I spend a lot of time in front of my computer. A lot of time — there are days when I go from bed directly to my laptop; spend my morning commute, my entire workday, and my evening ride home staring at the same screen; then spend the rest of my evening in front of the machine, with only brief breaks for eating, showers and bathroom.
This is not exactly good for my body, needless to say. Hunching over a laptop hurts my eyes, hurts my back and neck, and ultimately hurts my ability to focus. I often take quick breaks where I walk down the hall and back again to think, have a drink water water and just get out of my chair for a bit. That helps, but it is not quite enough.
This July my back was hurting more than usual so I decided I'd try standing up rather than sitting down. I'd tried to stand and work a few times before but never managed to get comfortable. This time I've figured out how to make it work. Here is my setup:
I found a couple of cinder blocks in a storage room and added a thrown-away cardboard box on top (I don't have a Sony laptop myself). I now also have a cardboard wedge of sorts under the back of the laptop to tilt the keyboard forward. The mouse pad support is just a collection of suitably thick books from my bookshelf. A bit impractical when I want to look something up in one of them but otherwise nice and stable.
Both the laptop and the mouse are higher up than I first thought they should be. With my previous attempts I had the desktop at waist level, with my arms at a 90 degree angle when typing, but that quickly gave me worse back pain than sitting down. This desktop is much higher, about level with the bottom of my ribcage, and my arms angle upwards to reach the laptop. The mouse is midway between hip and chest.
It makes sense. When your lower arms stick straight out at 90 degrees it puts maximum load on the upper arm and shoulder muscles. Our muscles are much worse at keeping our joints in a midway position than close to either end. Imagine a heavy jar full of water in your hand. imagine holding it in your hand with the upper arm straight down and the lower arm sticking right out in front of you. Now imagine the same thing, but with the lower arm angling upwards, toward your chest. Which one would be easier to hold over time?

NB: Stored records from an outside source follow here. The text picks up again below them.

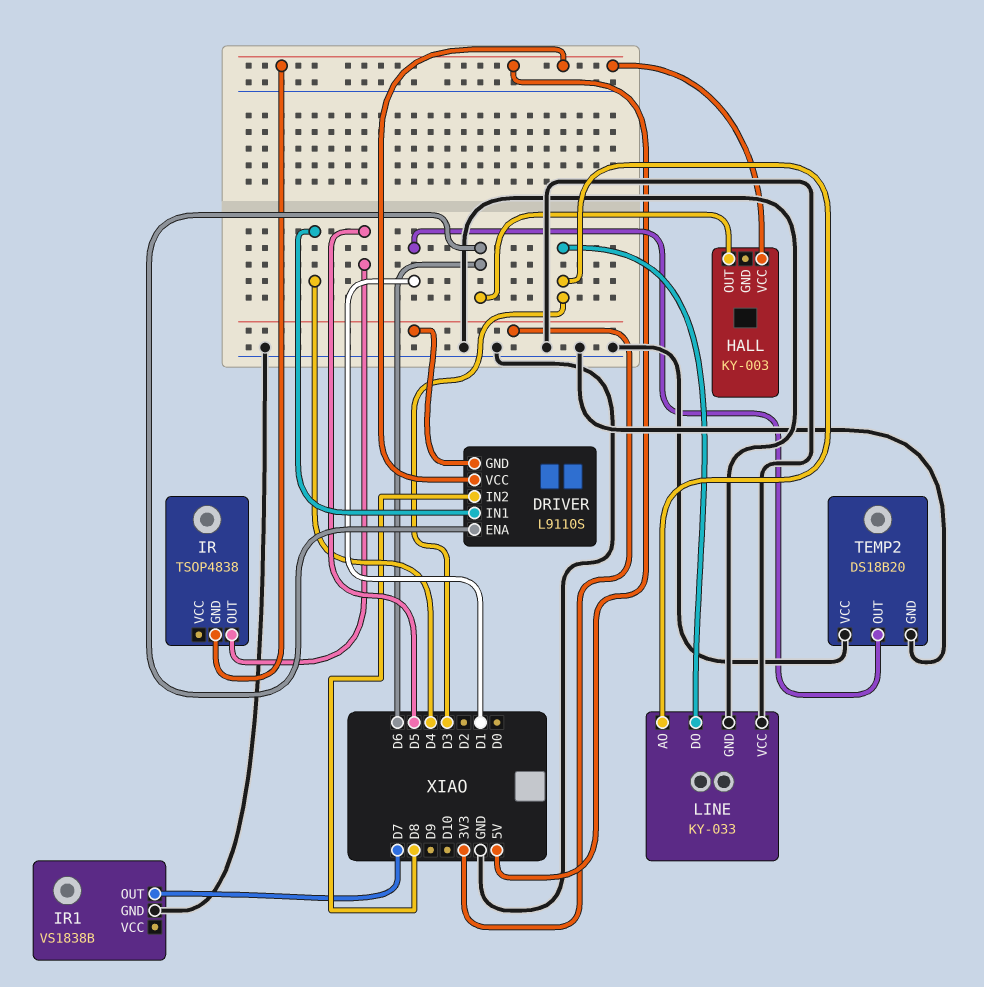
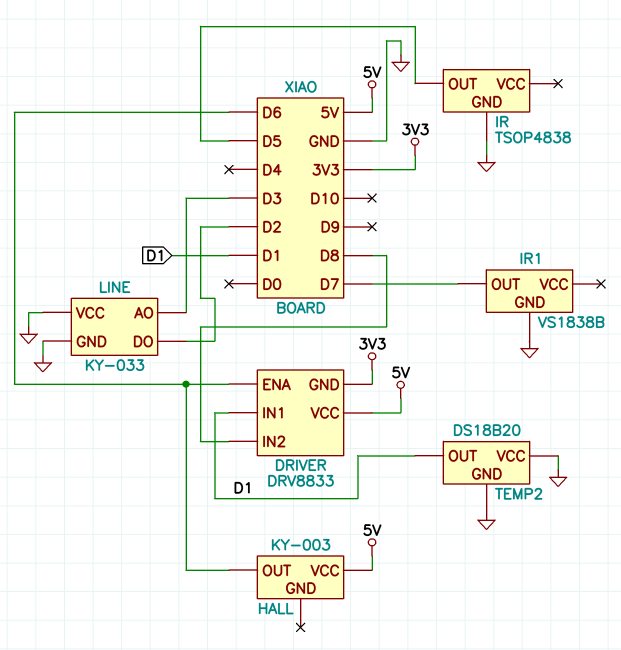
DRIVER: L9110S -> DRV8833
DRIVER pin IN1: D4 -> D1
IR pin GND: 5V -> GND
LINE pin DO: D3 -> D2

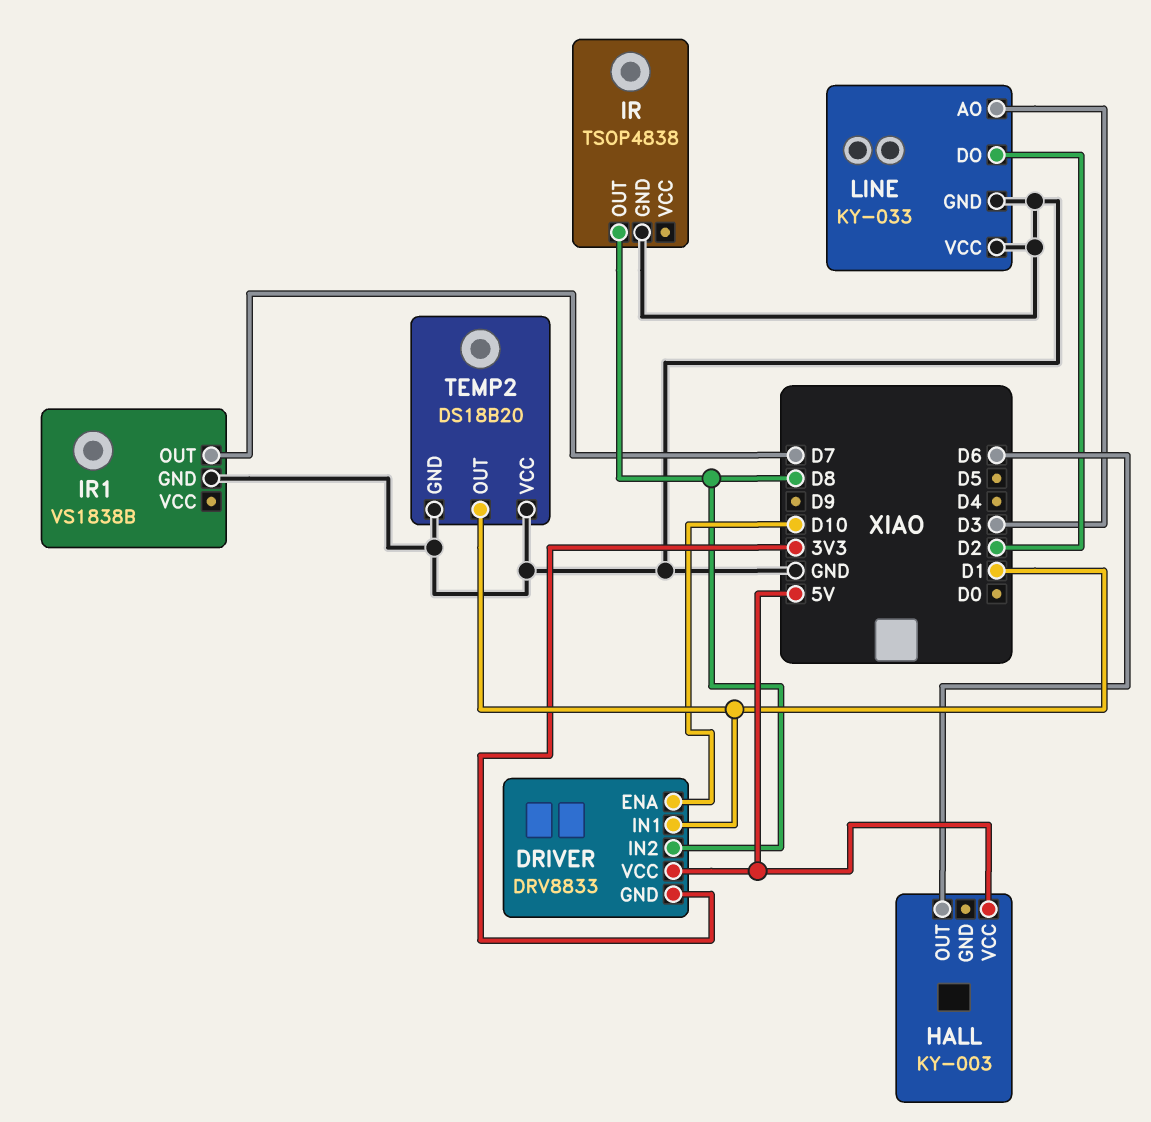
DRIVER pin ENA: D6 -> D10
IR pin OUT: D5 -> D8

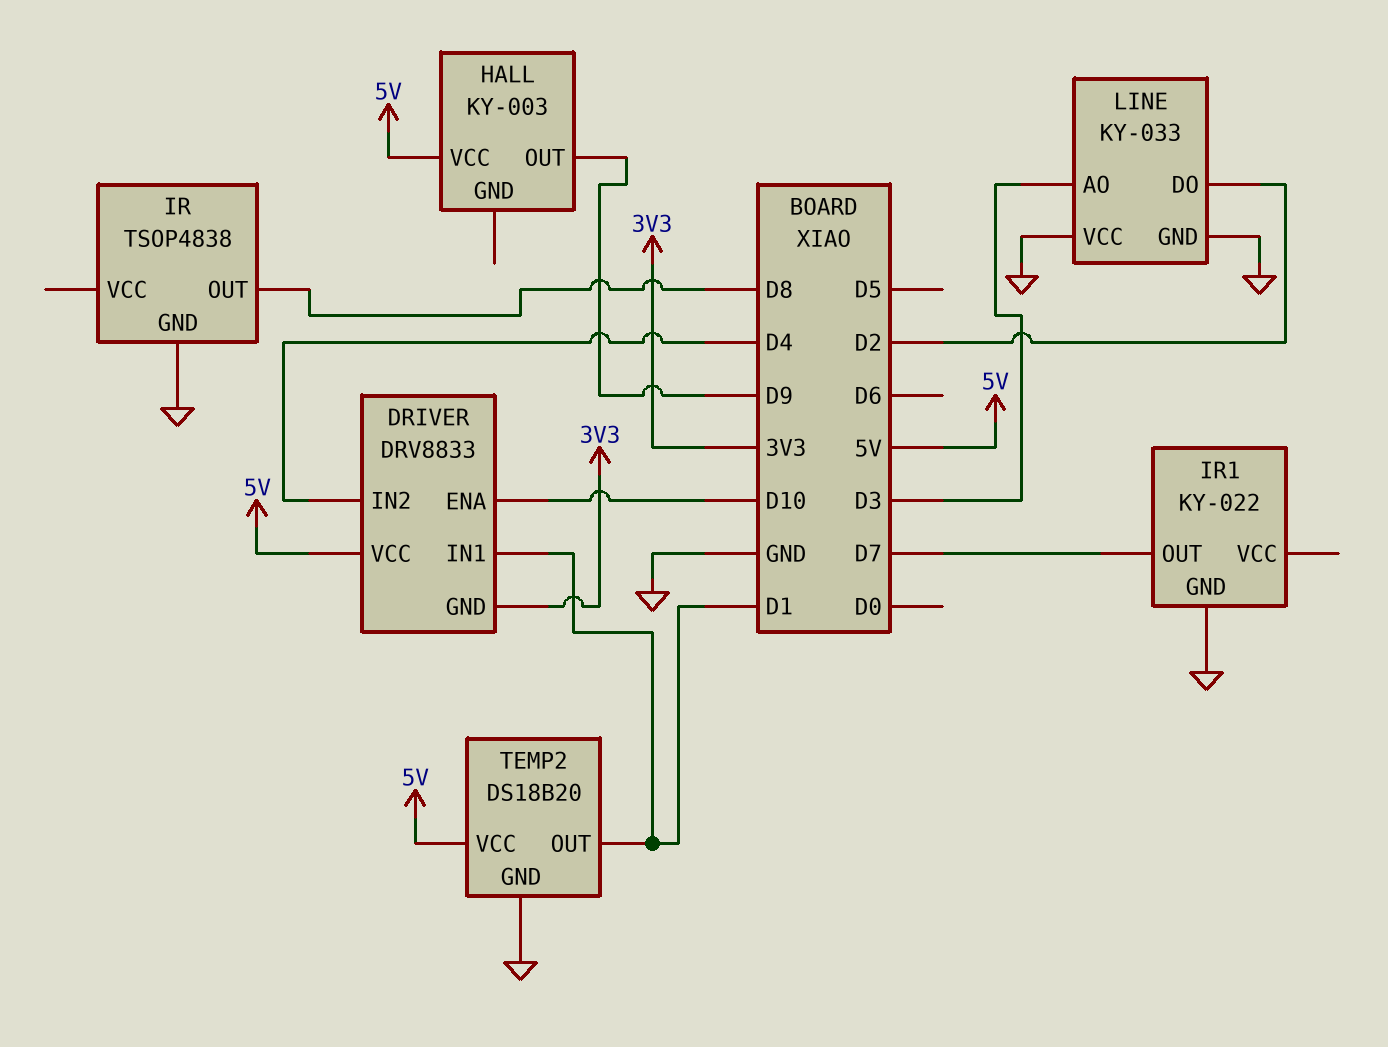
DRIVER pin IN2: D8 -> D4
HALL pin OUT: D6 -> D9
IR1: VS1838B -> KY-022
TEMP2 pin VCC: GND -> 5V

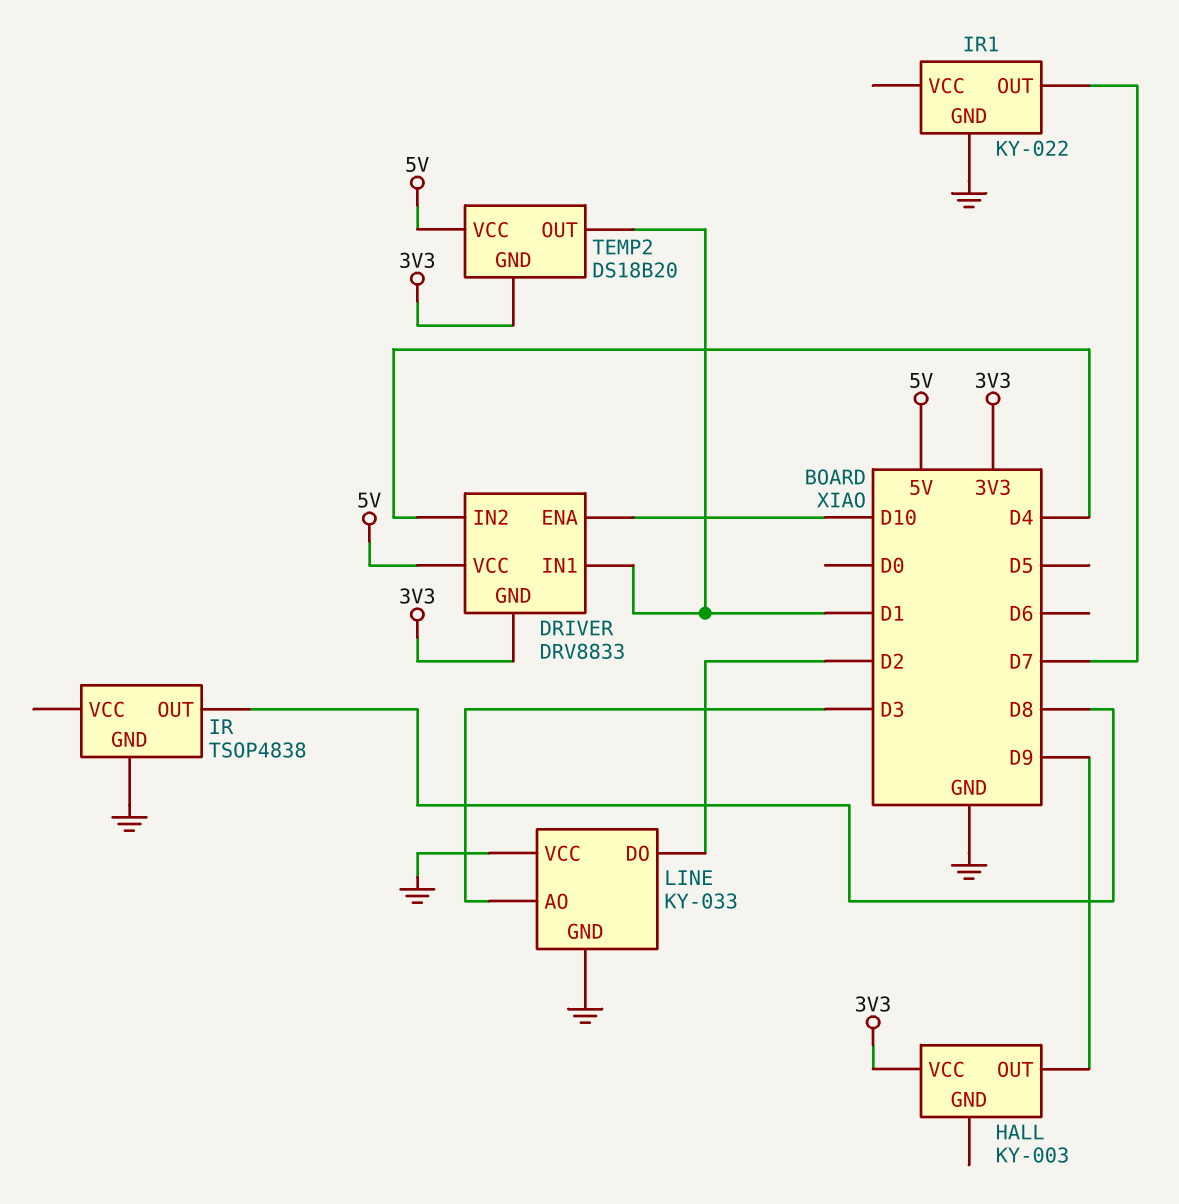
HALL pin VCC: 5V -> 3V3
TEMP2 pin GND: GND -> 3V3

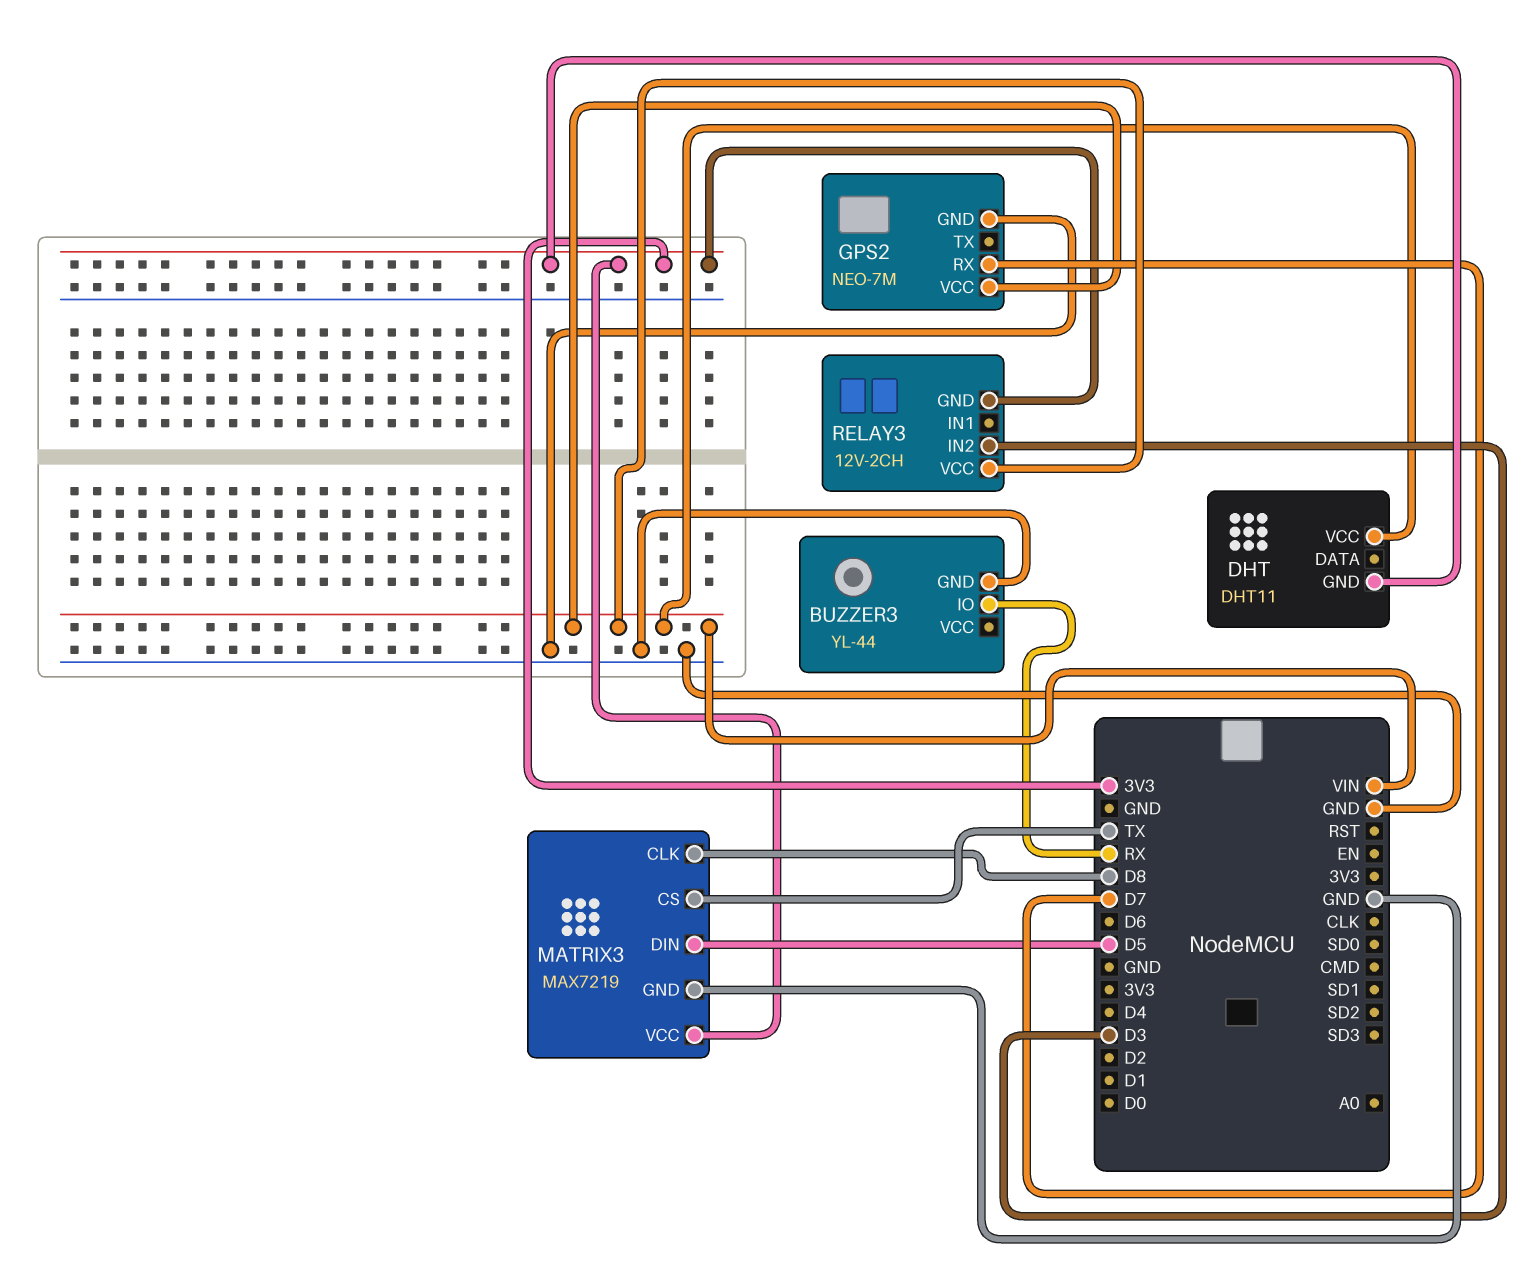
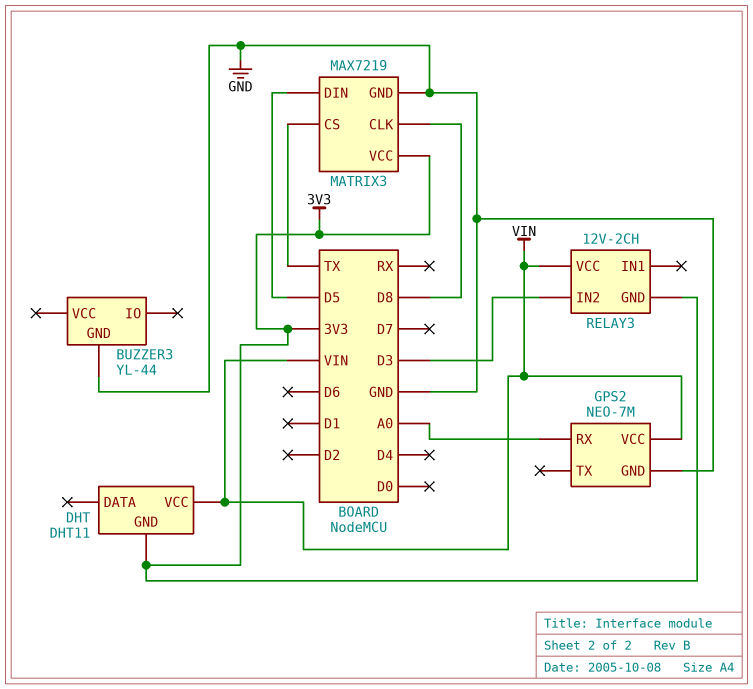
BUZZER3 pin IO: RX -> none
GPS2 pin RX: D7 -> A0

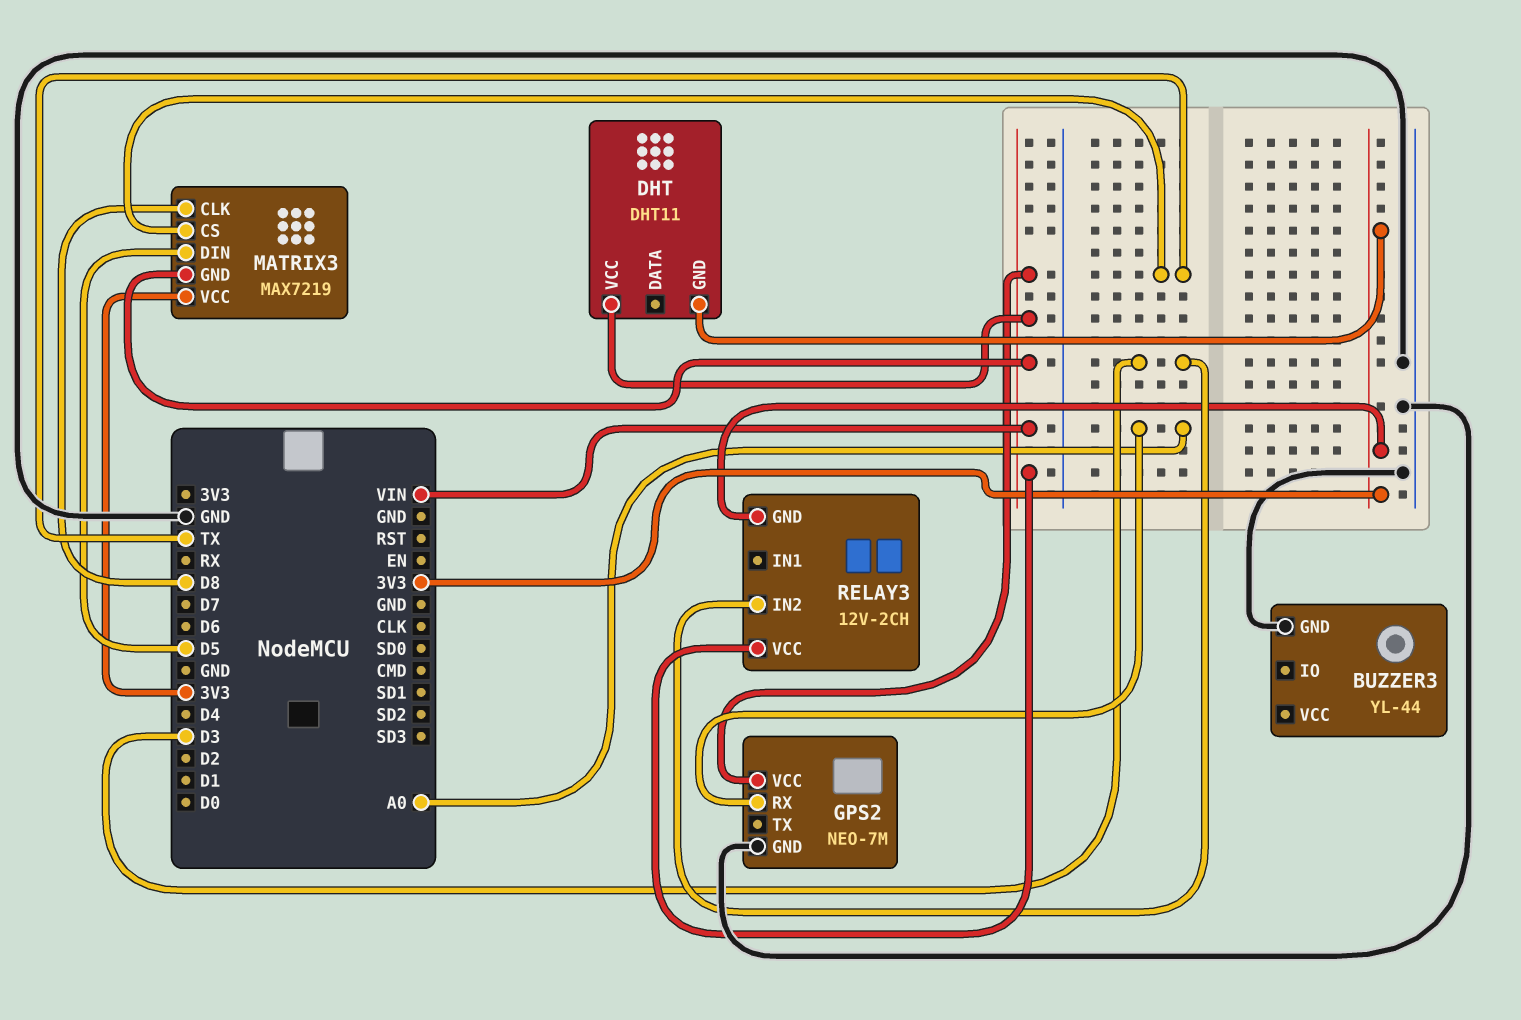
MATRIX3 pin GND: GND -> VIN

With a higher surface your wrists also find support on the front edge of the desk and mouse pad, while they're dangling unsupported in the air with a 90 degree angle. Also, the screen comes up to a comfortable viewing angle. It is important to get the height just right though; I really notice when I need a book in the mouse pad pile and replace it with another of a different thickness.
At first, I could perhaps stand one hour at a time. I'd stand up and work until my legs and knees started complaining, then sit down until my back started hurting again. But within a few days my body was adapting and after a week I was standing up most of the day. I do need to move about a bit as I stand, and I continue to take quick walks every now and again. And I do sit down when I read stuff, or write by hand.
Now, two months on, I probably stand about 80% of the time at work. My shoulders are still stiff but my back no longer hurts. My headaches have become much less frequent too; I think that may be because I keep varying the viewing distance to the screen as I move about, rather than due to standing itself.
On my wishlist is some kind of less improvised setup. Ideally some kind of small add-on desk I can put on a normal desk like this. It'd have fully adjustable height, a laptop surface with adjustable angle, a separate mouse pad shelf and a small surface to the left for a book or things like that. And it'd have to be decently inexpensive; my employer is not likely to pick up the bill for anything like this. I may have a go at building something myself at some point, for home use if nothing else.